Thank heavens for the newspapers in other states that are sharing their back issues on the worldwide web. I learn so much Norwich history by accident as I learn how to do a search in their particular system. Norwich may think that keeping their copies on microfilm and microfiche is preservation but it truly is not. Keeping the issues unavailable to the rest of the world is just plain selfish.
From the Illinois Digital Newspaper Collections and the Illinois State Journal I submit these gems for your interest and amusement.
From March 13 1832 “The Rev. Ephraim Judson, a clergy man, settled in Norwich, Ct., in 1771, was an exceedingly quaint and original preacher. Remarking in one of his sermons, upon the excuses made by the guests invited to the wedding feast, he observed that one who had bought five yoke of oxen simply entreated to be excused, while the one who had married a wife absolutely declared that he could not come. ‘Hence, learn,’ said the preacher, ‘that one woman can pull harder than five yoke of oxen.’”
From February 13, 1838 “A Mrs. Randall, of Norwich, Conn., died of hydrophobia, a day or two since. The malady was contracted by putting her hand, with a slight abrasion of the skin of one finger, into a pail of water she had offered to a cow that had been bitten by a mad dog. The froth from the cow’s mouth had become mixed with the water. “
From June 1, 1905 “Alice A. Wetmore, Box 67, Norwich, Conn., says if any sufferer from Heart Disease will write her, she will, without charge, direct them to the perfect cure she used.”
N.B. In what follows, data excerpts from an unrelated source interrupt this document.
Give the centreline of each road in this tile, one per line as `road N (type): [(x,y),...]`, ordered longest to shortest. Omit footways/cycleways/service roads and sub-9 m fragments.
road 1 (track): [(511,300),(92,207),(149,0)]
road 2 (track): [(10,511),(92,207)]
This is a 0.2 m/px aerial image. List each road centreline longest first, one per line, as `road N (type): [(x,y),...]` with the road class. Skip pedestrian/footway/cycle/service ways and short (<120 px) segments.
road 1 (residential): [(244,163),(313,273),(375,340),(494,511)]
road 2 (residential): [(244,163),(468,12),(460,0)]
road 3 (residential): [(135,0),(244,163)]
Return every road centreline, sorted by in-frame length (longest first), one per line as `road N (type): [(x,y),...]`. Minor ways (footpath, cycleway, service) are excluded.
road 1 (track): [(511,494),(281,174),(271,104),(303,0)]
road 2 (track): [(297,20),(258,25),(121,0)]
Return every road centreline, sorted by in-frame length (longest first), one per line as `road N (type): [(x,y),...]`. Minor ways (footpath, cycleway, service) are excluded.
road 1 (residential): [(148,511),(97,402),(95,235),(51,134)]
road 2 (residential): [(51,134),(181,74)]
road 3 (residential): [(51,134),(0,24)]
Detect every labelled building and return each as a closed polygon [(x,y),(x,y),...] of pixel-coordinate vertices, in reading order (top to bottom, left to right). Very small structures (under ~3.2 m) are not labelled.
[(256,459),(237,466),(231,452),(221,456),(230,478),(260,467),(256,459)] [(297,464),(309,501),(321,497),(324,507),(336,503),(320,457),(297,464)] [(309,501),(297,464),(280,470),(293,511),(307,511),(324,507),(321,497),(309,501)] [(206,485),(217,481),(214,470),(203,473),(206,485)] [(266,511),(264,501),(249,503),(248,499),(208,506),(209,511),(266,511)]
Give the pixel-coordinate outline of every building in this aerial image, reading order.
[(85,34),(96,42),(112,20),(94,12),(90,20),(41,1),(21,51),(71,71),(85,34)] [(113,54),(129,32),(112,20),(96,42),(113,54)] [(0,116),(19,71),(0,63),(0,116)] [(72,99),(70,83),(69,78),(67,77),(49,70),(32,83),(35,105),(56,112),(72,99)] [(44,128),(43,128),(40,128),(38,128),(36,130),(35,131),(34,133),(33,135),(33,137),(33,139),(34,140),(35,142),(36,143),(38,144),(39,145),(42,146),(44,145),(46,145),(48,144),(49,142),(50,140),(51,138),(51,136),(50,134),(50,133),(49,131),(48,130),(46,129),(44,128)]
From September 28, 1933 “When President Jackson was at Norwich, Ct. the eccentric Lorenzo Dow presented him with a pole, on the lower end of which was a piece of Clay, on the middle some Mother-Wort, and on the top a Hickory sprig. “Here,” says he, “is Clay at the bottom, Wirt in the middle, and Old Hickory triumphant over both”
I hope you are enjoying these little tidbits as much as I did as I stumbled on them.